“I think most lawyers see ourselves as guardians of legal institutions. You need good people to step up and be the change you want to see in the world."
Lawyers make things happen.
Case in point: Monica Piga Wallace, who graduated from the University at Buffalo School of Law in 1994. After a career in private practice and public service, she now teaches research and writing at Buffalo Law and co-directs the school’s Post-Incarceration Re-entry Practicum, in which students help former inmates with legal issues as they rejoin society.
For Wallace, her law degree is tool for making life in Western New York better – a tool that she feels a responsibility to use wisely and often.
“I think most lawyers see ourselves as guardians of legal institutions,” she says. “You need good people to step up and be the change you want to see in the world.”

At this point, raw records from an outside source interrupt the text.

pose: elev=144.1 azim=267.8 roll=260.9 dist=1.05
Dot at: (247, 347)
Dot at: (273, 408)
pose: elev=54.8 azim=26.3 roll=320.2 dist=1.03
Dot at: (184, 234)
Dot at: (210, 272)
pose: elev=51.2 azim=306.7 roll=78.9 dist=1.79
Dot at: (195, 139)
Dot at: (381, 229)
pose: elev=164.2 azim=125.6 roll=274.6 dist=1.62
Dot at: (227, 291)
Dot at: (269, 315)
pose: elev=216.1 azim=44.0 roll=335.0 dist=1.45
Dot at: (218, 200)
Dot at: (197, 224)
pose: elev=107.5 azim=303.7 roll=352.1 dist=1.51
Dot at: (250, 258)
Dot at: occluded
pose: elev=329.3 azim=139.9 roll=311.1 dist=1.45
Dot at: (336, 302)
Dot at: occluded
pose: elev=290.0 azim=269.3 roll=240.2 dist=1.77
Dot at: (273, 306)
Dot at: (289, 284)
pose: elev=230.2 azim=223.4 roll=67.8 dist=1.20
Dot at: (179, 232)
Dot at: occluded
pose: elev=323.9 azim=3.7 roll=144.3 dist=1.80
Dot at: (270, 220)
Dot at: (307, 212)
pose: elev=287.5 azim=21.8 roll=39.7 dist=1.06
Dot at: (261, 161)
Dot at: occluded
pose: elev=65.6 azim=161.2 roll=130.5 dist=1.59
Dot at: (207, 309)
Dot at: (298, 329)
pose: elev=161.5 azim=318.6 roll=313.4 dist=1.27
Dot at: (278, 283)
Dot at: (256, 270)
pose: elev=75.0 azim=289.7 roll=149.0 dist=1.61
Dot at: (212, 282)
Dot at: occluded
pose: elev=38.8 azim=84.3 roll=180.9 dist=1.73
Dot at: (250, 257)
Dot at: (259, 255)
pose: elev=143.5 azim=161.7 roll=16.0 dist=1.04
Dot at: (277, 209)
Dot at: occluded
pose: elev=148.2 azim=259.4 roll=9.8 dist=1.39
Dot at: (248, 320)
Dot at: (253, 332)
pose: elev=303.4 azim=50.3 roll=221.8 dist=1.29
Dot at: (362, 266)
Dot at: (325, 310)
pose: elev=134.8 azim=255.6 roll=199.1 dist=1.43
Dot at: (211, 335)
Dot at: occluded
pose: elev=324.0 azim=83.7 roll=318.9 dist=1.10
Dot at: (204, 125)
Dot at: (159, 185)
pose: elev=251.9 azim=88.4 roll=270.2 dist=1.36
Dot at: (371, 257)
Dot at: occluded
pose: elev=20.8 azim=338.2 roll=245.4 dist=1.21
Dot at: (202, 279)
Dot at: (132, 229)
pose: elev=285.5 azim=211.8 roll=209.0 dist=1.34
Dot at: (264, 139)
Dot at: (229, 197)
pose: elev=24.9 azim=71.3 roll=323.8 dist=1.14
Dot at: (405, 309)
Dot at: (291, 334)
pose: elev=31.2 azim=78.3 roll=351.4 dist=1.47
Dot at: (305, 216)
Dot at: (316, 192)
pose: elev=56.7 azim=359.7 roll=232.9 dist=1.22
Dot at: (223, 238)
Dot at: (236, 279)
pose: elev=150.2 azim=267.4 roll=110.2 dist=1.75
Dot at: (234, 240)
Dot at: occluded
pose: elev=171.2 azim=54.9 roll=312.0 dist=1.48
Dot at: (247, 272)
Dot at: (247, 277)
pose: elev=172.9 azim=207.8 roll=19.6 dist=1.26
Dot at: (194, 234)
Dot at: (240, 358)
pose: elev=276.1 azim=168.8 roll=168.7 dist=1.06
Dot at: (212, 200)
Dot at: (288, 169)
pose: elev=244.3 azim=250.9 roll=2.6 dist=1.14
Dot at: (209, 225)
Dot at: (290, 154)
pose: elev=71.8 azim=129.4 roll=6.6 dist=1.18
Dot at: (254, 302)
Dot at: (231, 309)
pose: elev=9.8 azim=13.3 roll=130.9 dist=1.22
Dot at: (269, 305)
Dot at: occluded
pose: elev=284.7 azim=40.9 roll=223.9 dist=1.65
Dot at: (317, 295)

That means, for example, helping to lead the effort to change the racially offensive nickname of the school system where she and her family live. Used to be the Redskins; now it’s the Legends. “I think I’m on the right side of history on that,” Wallace says. “I knew it wasn’t in the best interests of the community. We fought it not only because it was the right thing to do – the name was a racially defined slur – but also because it was a violation of anti-bullying statutes and Title VII anti-harassment statutes that didn’t exist when the name was adopted.”
In another case, Wallace was at the forefront of a lawsuit that blocked a sovereign Indian nation from building a casino in the heart of her town. Her legal training, she says, helped her explain the consequences of transferring land to a sovereign nation, removing it from the tax rolls and exempting it from the laws that would normally apply there.
Most recently, Wallace took her case to public office, making a well-regarded run for the New York State Assembly. “I hope this will inspire other women to put themselves out there,” she says, “and to recognize the importance of being active in your community and having a say in issues affecting the community.”